As the leader of a crumbling and bankrupt empire confronting an increasingly powerful and aggressive Soviet Union, Churchill was deploying his last and arguably best weapon: his command of language. The "special relationship" was born, but it's a testament to Churchill as a marketer rather than historic fact.
Further examination of the basis of Churchill's "special relationship," the "the fraternal association of the English-speaking peoples," is more uncomfortable; the "the fraternal association of the English-speaking peoples " being a transparent euphemism for "we Anglo Saxons must stick together."
All this would be simply grist for the mill of historical debate if it were not for the fact that the myth of the “special relationship" is used today to justify actions on the part of the United States which should require more critical examination, such as brokering a new trade deal with a partner that has a poor record of honoring its commitments.
Nearly 25 years on, the United Kingdom has yet to keep many of its obligations under the Good Friday agreement, even something as innocuous as recognition of the Irish language.
Currently, it is seeking to escape its responsibilities under the Brexit agreement it signed only two years ago. Most outrageously, legislation before Parliament would grant an amnesty for the actions of British soldiers and intelligence forces for criminal acts committed during the conflict in Northern Ireland. Such an action would loudly be denounced if enacted by another country not shielded by the mythos of the "special relationship."
We should not let the bonhomie puffery of an alleged "special relationship" preclude us from critically examining every dealing with every nation and applying a consistent standard.

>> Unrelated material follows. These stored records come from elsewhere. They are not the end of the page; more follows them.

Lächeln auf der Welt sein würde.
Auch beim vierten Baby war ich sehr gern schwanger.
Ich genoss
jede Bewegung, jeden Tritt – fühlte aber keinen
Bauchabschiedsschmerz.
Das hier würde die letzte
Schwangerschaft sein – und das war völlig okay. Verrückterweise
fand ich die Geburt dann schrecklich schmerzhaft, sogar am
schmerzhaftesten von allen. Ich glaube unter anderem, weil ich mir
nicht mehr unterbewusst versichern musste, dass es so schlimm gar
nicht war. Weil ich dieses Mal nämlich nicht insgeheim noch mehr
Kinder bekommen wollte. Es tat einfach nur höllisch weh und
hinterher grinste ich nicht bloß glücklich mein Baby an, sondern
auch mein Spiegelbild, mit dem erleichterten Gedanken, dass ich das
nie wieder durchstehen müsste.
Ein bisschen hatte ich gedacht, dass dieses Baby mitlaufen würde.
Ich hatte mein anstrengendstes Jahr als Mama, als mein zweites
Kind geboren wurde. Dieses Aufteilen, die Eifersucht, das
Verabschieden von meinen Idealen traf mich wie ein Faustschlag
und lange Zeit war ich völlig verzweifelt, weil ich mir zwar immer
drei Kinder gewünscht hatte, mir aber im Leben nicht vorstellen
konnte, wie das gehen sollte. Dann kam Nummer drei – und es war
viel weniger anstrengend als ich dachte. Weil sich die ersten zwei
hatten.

Queen Elizabeth was the last monarch to be born during the British Empire. Her passing represents the closing of a chapter of history.
The "special relationship," like the pomp of the late queen's funeral, is nostalgia for a time that no longer exists. It is time to consign it likewise to history rather than used to guide to formulate current policy.
The writer is National Political Education Chairman for the Ancient Order of Hibernians.